As companies debut AI offerings at a breakneck pace, consumer concerns grow

As commercial interest in generative AI continues to grow, companies still have to overcome consumer concerns.

According to new research from Gartner, 64% of marketers surveyed said they’re already deploying or piloting various types of AI or machine learning tools. Meanwhile, 53% of consumers think generative AI will “strongly or somewhat negatively impact society.”

IT experts are also greeting generative AI with a mix of excitement and worry. In a new survey of IT leaders conducted by Salesforce, 86% of 4,000 respondents said GenAI will have a prominent role in their organizations — up from 57% in March — but 64% share ethical concerns associated with the tech.

Despite concerns, consumers might see marketing uses of the revolutionary tech as more palatable: 38% of consumers surveyed by Gartner said they were “very comfortable or somewhat comfortable” with GenAI used in marketing while another 27% took a neutral stance.

More companies are testing new AI tools, but most are still focused on internal uses, noted Gartner analyst Nicole Greene. She said many are also still assessing their tech stacks and cleaning data to better understand its true potential, adding that others are still concerned about protecting data and IP.

 

“I feel like we’ve kind of been waiting for this moment when the conversation would shift away from just ChatGPT and toward productization of this,” Greene said. “There’s a huge tension there with how companies getting access are going to use this to influence consumer decision-making and if consumers are ready to receive it.”

A flood of developments

Last week, it seemed like every major tech company made news last week related to generative AI. Microsoft debuted new AI-powered enterprise tools across Bing Chat and Microsoft Co-Pilot including new ways for marketers to summarize calls, capture feedback and write follow-ups.

A day later, Salesforce debuted new generative AI tools for its own platforms, SAP announced new investments in three key GenAI startups, and Qualtrics unveiled a new platform with generative tools for enterprise management.

Apple also is rumored to be developing a framework for a competing large language model while Google is also reportedly readying to roll out new extensions to compete with ChatGPT’s plug-ins. As for OpenAI, it released more features for customizing responses based on who a user is and which answers might be most relevant.

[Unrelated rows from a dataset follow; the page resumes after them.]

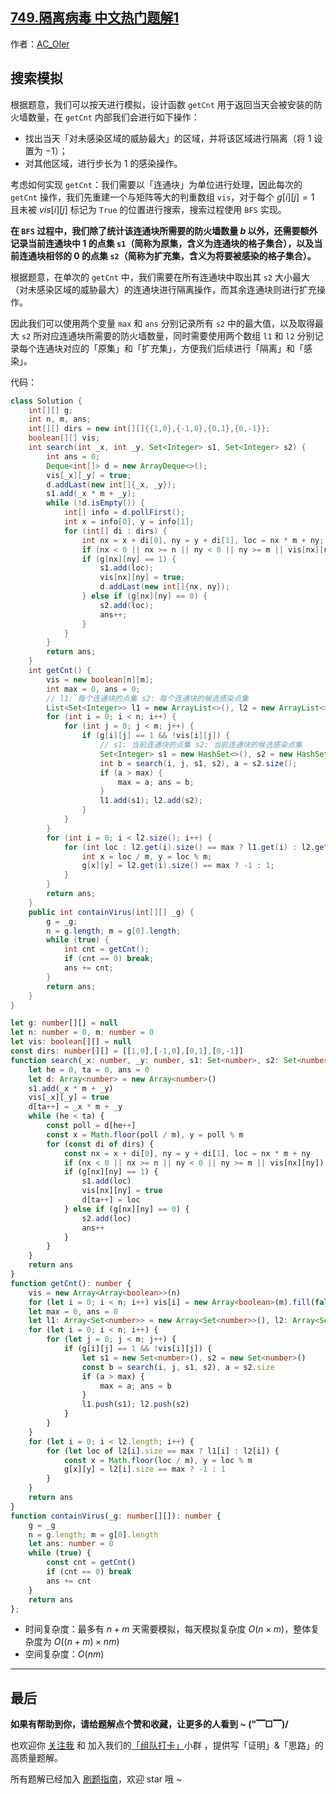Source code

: ## [749.隔离病毒 中文热门题解1](https://leetcode.cn/problems/contain-virus/solutions/100000/by-ac_oier-l9ya)

作者：[AC_OIer](https://leetcode.cn/u/AC_OIer)
## 搜索模拟

根据题意，我们可以按天进行模拟，设计函数 `getCnt` 用于返回当天会被安装的防火墙数量，在 `getCnt` 内部我们会进行如下操作：

* 找出当天「对未感染区域的威胁最大」的区域，并将该区域进行隔离（将 $1$ 设置为 $-1$）；
* 对其他区域，进行步长为 $1$ 的感染操作。

考虑如何实现 `getCnt`：我们需要以「连通块」为单位进行处理，因此每次的 `getCnt` 操作，我们先重建一个与矩阵等大的判重数组 `vis`，对于每个 $g[i][j] = 1$ 且未被 $vis[i][j]$ 标记为 `True` 的位置进行搜索，搜索过程使用 `BFS` 实现。

**在 `BFS` 过程中，我们除了统计该连通块所需要的防火墙数量 $b$ 以外，还需要额外记录当前连通块中 $1$ 的点集 `s1`（简称为原集，含义为连通块的格子集合），以及当前连通块相邻的 $0$ 的点集 `s2`（简称为扩充集，含义为将要被感染的格子集合）。**

根据题意，在单次的 `getCnt` 中，我们需要在所有连通块中取出其 `s2` 大小最大（对未感染区域的威胁最大）的连通块进行隔离操作，而其余连通块则进行扩充操作。

因此我们可以使用两个变量 `max` 和 `ans` 分别记录所有 `s2` 中的最大值，以及取得最大 `s2` 所对应连通块所需要的防火墙数量，同时需要使用两个数组 `l1` 和 `l2` 分别记录每个连通块对应的「原集」和「扩充集」，方便我们后续进行「隔离」和「感染」。

代码：
```Java []
class Solution {
    int[][] g;
    int n, m, ans;
    int[][] dirs = new int[][]{{1,0},{-1,0},{0,1},{0,-1}};
    boolean[][] vis;
    int search(int _x, int _y, Set<Integer> s1, Set<Integer> s2) {
        int ans = 0;
        Deque<int[]> d = new ArrayDeque<>();
        vis[_x][_y] = true;
        d.addLast(new int[]{_x, _y});
        s1.add(_x * m + _y);
        while (!d.isEmpty()) {
            int[] info = d.pollFirst();
            int x = info[0], y = info[1];
            for (int[] di : dirs) {
                int nx = x + di[0], ny = y + di[1], loc = nx * m + ny;
                if (nx < 0 || nx >= n || ny < 0 || ny >= m || vis[nx][ny]) continue;
                if (g[nx][ny] == 1) {
                    s1.add(loc);
                    vis[nx][ny] = true;
                    d.addLast(new int[]{nx, ny});
                } else if (g[nx][ny] == 0) {
                    s2.add(loc);
                    ans++;
                }
            }
        }
        return ans;
    }
    int getCnt() {
        vis = new boolean[n][m];
        int max = 0, ans = 0;
        // l1: 每个连通块的点集 s2: 每个连通块的候选感染点集
        List<Set<Integer>> l1 = new ArrayList<>(), l2 = new ArrayList<>();
        for (int i = 0; i < n; i++) {
            for (int j = 0; j < m; j++) {
                if (g[i][j] == 1 && !vis[i][j]) {
                    // s1: 当前连通块的点集 s2: 当前连通块的候选感染点集
                    Set<Integer> s1 = new HashSet<>(), s2 = new HashSet<>();
                    int b = search(i, j, s1, s2), a = s2.size();
                    if (a > max) {
                        max = a; ans = b;
                    }
                    l1.add(s1); l2.add(s2);
                }
            }
        }
        for (int i = 0; i < l2.size(); i++) {
            for (int loc : l2.get(i).size() == max ? l1.get(i) : l2.get(i)) {
                int x = loc / m, y = loc % m;
                g[x][y] = l2.get(i).size() == max ? -1 : 1;
            }
        }
        return ans;
    }
    public int containVirus(int[][] _g) {
        g = _g;
        n = g.length; m = g[0].length;
        while (true) {
            int cnt = getCnt();
            if (cnt == 0) break;
            ans += cnt;
        }
        return ans;
    }
}
```
```TypeScript []
let g: number[][] = null
let n: number = 0, m: number = 0
let vis: boolean[][] = null
const dirs: number[][] = [[1,0],[-1,0],[0,1],[0,-1]]
function search(_x: number, _y: number, s1: Set<number>, s2: Set<number>): number {
    let he = 0, ta = 0, ans = 0
    let d: Array<number> = new Array<number>()
    s1.add(_x * m + _y)
    vis[_x][_y] = true
    d[ta++] = _x * m + _y
    while (he < ta) {
        const poll = d[he++]
        const x = Math.floor(poll / m), y = poll % m
        for (const di of dirs) {
            const nx = x + di[0], ny = y + di[1], loc = nx * m + ny
            if (nx < 0 || nx >= n || ny < 0 || ny >= m || vis[nx][ny]) continue
            if (g[nx][ny] == 1) {
                s1.add(loc)
                vis[nx][ny] = true
                d[ta++] = loc
            } else if (g[nx][ny] == 0) {
                s2.add(loc)
                ans++
            }
        }
    }
    return ans
}
function getCnt(): number {
    vis = new Array<Array<boolean>>(n)
    for (let i = 0; i < n; i++) vis[i] = new Array<boolean>(m).fill(false)
    let max = 0, ans = 0
    let l1: Array<Set<number>> = new Array<Set<number>>(), l2: Array<Set<number>> = new Array<Set<number>>()
    for (let i = 0; i < n; i++) {
        for (let j = 0; j < m; j++) {
            if (g[i][j] == 1 && !vis[i][j]) {
                let s1 = new Set<number>(), s2 = new Set<number>()
                const b = search(i, j, s1, s2), a = s2.size
                if (a > max) {
                    max = a; ans = b
                }
                l1.push(s1); l2.push(s2)
            }
        }
    }
    for (let i = 0; i < l2.length; i++) {
        for (let loc of l2[i].size == max ? l1[i] : l2[i]) {
            const x = Math.floor(loc / m), y = loc % m
            g[x][y] = l2[i].size == max ? -1 : 1
        }
    }
    return ans
}
function containVirus(_g: number[][]): number {
    g = _g
    n = g.length; m = g[0].length
    let ans: number = 0
    while (true) {
        const cnt = getCnt()
        if (cnt == 0) break
        ans += cnt
    }
    return ans
};
```
* 时间复杂度：最多有 $n + m$ 天需要模拟，每天模拟复杂度 $O(n \times m)$，整体复杂度为 $O((n + m) \times nm)$
* 空间复杂度：$O(nm)$

---

## 最后

**如果有帮助到你，请给题解点个赞和收藏，让更多的人看到 ~ ("▔□▔)/**

也欢迎你 [关注我](https://acoier.com/oimg/gzh-qrcode.webp) 和 加入我们的[「组队打卡」](https://leetcode-cn.com/u/ac_oier/)小群 ，提供写「证明」&「思路」的高质量题解。

所有题解已经加入 [刷题指南](https://github.com/SharingSource/LogicStack-LeetCode/wiki)，欢迎 star 哦 ~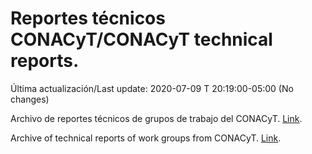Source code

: # Reportes técnicos CONACyT/CONACyT technical reports.

Última actualización/Last update: 2020-07-09 T 20:19:00-05:00 (No changes)

Archivo de reportes técnicos de grupos de trabajo del CONACyT. [Link](https://coronavirus.conacyt.mx/productos/index.html).

Archive of technical reports of work groups from CONACyT. [Link](https://coronavirus.conacyt.mx/productos/index.html).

Across the bevy of breakthroughs, perhaps the biggest news last week came from Meta, which debuted a new large language model called LLaMa 2 that is free for research and commercial use. (The giant will still require companies that have more than 700 million monthly active users to ask for special licensing from Meta to use the open-source AI model.)

Training LLaMa 2 on publicly available content and opening it for commercial use has some advertising agencies eager to experiment. One ad executive who spoke with Digiday said the LLM’s commercial availability beyond just research purposes puts it on the “short list” for use. Others pointed out that the updated LLM also comes with features that will help developers save time by not having to do more training. 

“LLaMa 2’s collaboration with Microsoft makes it an industry standout, as the model is already available in Azure,” said Dor Leitman, senior vice president of product and R&D at Connatix. “This enables companies to easily integrate and train the models in-house, addressing privacy and legal concerns. It also reaffirms Microsoft and Azure as leaders in the AI cloud space.”